[Task directions] Report each line of the entries below that has the word "charge" in it.

[Supplied material]

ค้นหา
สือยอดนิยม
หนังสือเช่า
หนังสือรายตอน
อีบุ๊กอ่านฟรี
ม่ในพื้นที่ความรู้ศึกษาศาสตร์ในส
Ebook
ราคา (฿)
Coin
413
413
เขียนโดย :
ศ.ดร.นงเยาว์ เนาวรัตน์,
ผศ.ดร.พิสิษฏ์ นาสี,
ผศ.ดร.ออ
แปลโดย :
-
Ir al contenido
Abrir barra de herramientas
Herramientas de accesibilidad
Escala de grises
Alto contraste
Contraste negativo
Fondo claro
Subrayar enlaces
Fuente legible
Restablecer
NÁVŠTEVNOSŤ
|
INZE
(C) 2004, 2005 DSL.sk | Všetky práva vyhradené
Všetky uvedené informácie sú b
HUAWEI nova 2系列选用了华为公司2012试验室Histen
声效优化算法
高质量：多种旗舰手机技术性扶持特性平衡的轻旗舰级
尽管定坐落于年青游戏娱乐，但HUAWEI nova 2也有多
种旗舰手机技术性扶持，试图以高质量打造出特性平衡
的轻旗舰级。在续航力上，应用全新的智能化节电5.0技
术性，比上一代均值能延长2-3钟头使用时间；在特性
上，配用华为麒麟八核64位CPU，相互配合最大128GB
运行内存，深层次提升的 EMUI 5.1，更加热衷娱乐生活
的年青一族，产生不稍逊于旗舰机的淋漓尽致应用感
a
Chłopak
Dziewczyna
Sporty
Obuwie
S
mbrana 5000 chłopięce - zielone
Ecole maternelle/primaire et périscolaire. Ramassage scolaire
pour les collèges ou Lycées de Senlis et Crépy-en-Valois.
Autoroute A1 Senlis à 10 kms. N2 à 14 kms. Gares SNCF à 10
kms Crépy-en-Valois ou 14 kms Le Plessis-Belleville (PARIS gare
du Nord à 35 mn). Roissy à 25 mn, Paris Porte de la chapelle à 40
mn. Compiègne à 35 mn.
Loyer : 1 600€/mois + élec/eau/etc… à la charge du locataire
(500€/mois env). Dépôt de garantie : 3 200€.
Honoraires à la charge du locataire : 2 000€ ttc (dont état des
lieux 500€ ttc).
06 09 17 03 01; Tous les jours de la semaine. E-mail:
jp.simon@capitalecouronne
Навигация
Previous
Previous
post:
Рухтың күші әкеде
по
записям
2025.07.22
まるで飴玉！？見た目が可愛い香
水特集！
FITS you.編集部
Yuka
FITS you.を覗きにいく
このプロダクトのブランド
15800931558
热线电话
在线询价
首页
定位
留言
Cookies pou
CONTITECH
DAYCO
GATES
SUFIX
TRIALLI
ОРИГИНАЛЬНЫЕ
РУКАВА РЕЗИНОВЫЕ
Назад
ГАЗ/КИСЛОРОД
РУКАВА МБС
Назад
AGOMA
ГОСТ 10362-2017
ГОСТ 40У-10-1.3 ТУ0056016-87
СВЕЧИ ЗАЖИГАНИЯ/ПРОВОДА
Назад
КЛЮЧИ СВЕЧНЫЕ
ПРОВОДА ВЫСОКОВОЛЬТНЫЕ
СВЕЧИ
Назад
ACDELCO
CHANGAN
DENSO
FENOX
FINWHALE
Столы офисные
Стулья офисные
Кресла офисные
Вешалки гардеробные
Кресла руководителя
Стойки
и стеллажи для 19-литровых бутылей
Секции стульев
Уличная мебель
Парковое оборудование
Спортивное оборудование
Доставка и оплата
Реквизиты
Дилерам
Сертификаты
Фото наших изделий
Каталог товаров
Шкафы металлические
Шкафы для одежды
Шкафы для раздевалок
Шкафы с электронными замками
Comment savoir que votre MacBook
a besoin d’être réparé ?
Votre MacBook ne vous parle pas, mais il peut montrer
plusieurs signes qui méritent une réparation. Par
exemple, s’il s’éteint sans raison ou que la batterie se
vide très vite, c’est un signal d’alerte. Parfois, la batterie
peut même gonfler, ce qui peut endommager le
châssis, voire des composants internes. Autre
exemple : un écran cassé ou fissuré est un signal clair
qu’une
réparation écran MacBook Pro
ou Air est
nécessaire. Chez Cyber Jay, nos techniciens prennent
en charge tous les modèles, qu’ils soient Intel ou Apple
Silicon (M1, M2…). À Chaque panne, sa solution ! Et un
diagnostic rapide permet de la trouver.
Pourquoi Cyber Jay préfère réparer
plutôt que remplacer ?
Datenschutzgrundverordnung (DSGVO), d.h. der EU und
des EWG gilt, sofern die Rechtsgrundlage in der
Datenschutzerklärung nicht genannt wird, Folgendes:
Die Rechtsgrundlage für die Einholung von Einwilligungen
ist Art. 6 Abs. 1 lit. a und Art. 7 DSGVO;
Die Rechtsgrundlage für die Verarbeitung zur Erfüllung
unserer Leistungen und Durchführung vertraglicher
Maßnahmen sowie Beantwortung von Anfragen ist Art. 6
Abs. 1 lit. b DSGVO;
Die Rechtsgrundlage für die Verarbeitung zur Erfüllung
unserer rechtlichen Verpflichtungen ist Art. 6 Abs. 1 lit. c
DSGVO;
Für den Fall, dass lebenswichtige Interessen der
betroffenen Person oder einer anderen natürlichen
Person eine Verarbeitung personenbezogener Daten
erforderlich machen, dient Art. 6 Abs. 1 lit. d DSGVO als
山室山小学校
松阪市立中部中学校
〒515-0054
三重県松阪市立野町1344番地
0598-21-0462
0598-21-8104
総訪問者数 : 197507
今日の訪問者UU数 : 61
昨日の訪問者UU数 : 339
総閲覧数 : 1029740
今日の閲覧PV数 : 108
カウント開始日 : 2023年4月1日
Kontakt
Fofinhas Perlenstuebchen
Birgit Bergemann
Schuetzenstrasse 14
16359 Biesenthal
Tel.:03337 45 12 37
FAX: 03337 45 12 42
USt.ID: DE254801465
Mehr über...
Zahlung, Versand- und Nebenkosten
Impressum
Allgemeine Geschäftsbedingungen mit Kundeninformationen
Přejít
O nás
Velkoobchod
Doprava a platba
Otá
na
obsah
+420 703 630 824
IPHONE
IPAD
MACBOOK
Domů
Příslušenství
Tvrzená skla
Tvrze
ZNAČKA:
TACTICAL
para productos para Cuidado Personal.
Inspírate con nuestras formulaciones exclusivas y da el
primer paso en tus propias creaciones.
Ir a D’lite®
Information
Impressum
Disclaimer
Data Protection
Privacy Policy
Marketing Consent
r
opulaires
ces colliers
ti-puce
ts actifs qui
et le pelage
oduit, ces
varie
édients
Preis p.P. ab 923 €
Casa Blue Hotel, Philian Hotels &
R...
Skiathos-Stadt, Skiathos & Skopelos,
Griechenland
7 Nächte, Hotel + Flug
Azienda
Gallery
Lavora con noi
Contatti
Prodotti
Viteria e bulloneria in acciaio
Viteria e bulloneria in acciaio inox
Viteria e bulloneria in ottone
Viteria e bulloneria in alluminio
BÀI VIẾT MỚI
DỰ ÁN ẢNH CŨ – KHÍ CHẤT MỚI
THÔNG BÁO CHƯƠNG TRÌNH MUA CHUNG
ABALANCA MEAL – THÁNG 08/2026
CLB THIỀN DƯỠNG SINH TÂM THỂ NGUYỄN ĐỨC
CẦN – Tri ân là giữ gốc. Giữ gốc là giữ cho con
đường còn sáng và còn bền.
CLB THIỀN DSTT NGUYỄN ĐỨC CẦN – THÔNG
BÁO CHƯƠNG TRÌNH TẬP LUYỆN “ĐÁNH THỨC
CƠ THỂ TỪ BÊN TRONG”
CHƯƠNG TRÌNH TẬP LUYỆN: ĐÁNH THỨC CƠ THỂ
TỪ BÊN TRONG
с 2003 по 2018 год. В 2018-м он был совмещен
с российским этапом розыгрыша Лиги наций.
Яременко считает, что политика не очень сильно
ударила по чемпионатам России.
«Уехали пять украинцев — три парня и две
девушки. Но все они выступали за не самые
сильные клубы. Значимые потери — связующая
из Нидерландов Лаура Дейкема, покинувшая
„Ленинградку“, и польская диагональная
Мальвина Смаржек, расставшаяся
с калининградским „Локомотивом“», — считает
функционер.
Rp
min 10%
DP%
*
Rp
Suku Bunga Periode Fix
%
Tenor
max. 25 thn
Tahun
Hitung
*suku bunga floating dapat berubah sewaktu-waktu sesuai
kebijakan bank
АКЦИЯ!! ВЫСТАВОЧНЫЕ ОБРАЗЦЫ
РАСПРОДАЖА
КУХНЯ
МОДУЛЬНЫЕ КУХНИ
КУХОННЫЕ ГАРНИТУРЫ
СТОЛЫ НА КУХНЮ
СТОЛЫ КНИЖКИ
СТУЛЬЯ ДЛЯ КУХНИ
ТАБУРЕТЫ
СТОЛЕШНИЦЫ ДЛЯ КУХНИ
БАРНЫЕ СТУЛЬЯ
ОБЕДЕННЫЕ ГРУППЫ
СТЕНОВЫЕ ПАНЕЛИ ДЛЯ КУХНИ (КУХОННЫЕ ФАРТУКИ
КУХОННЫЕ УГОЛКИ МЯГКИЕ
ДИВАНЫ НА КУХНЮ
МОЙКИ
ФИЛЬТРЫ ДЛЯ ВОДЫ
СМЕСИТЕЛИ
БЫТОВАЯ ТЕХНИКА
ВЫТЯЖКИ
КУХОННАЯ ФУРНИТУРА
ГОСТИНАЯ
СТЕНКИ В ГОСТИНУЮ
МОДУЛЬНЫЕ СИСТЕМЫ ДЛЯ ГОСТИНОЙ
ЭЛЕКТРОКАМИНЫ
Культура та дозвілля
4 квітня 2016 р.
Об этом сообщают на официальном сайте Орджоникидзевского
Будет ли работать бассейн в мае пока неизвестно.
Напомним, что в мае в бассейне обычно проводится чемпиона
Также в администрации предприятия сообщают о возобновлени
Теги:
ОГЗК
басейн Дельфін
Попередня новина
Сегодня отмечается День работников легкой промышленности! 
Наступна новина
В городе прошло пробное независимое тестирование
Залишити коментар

[Answer section]
Loyer : 1 600€/mois + élec/eau/etc… à la charge du locataire
Honoraires à la charge du locataire : 2 000€ ttc (dont état des
en charge tous les modèles, qu’ils soient Intel ou Apple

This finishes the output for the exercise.